Bu durum, gerici yapıların işini kolaylaştırıyor. Zira onlar örgütlü, alan hâkimiyetine sahip ve koordineliler.
– Üniversitelerde “Laiklik Atölyeleri” kurulmalı, her yıl “Seküler Direniş Haftası” ilan edilerek kampanyalar düzenlenmeli.
– Bağımsız mizah dergileri ortak bir “Laik Dayanışma Manifestosu” yayınlamalı.
6. Satirik Direniş: Mizah Susturulamaz
Leman gibi yayınlar sadece bir dergi değil; bir düşünce geleneğidir. Bir halkın kendi iktidarına gülebilme cesaretidir.

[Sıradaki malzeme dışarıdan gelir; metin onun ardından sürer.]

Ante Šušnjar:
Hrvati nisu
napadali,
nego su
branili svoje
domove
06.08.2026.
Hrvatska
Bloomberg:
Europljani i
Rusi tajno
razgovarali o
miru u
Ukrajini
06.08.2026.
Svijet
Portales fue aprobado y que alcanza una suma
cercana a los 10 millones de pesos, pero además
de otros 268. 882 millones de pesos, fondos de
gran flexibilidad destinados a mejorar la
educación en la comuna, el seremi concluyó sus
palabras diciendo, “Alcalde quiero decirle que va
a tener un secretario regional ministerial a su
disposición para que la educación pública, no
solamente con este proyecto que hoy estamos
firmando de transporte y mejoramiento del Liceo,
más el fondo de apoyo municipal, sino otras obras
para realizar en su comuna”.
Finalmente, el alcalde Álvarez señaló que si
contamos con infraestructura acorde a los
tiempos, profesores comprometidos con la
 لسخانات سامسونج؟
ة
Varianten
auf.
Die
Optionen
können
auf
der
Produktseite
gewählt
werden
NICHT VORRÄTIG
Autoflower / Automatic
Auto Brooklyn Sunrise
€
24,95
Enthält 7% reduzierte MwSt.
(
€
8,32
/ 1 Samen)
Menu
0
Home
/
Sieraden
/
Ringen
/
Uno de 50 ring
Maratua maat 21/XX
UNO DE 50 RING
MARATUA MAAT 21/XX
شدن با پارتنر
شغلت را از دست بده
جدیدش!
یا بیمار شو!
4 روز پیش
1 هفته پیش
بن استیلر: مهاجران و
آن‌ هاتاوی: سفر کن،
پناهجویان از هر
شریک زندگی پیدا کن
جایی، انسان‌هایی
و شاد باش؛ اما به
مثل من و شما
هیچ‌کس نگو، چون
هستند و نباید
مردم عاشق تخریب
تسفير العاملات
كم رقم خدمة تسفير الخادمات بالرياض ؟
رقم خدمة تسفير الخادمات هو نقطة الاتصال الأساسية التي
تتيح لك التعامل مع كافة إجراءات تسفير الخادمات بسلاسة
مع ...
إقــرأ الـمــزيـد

Bu cesareti yok etmek isteyenlerin hedefi sadece bir karikatür değil; toplumun sorgulama refleksidir.
– Mizah dergileri ortak kapaklarla “Laik Mizah Kolektifi” kurmalı.
– Genç karikatüristler desteklenmeli, yeni yayınlar dijital platformlarda daha geniş kitlelere ulaştırılmalı.
Mizah, totaliter rejimlerin en büyük korkusudur çünkü halkı güldüren şey, otoriteyi küçültür. Bu yüzden iktidar, mizahı ya susturmak ister ya da kendi denetimine almak.
Ama şunu unutmasınlar:
Mizah susarsa, tiranlık büyür. Ama mizah direnir, gülerse halk da direnir.
SONUÇ: Şeriat Sloganlarıyla Test Edilen Toplum
Bugün sokakta laikliğe küfür serbest, karikatüre inceleme var. “Yaşasın Şeriat” diyen korunuyor, “Savaş karşıtı karikatür çizen” gözaltına alınıyor. Bu tablo, bir karikatür tartışması değil; bir rejim krizidir.
AKP iktidarı, kendi meşruiyetini artık sadece oyla değil, korkuyla, linçle ve inançla bastırarak sağlamaya çalışıyor. Bu, siyasal İslam’ın kontrolsüz sokağa açılan yüzüdür.
Ve laik cumhuriyetin çocuklarına düşen, artık sadece “üzülmek” değil, örgütlenmek, direnmek ve üretmektir.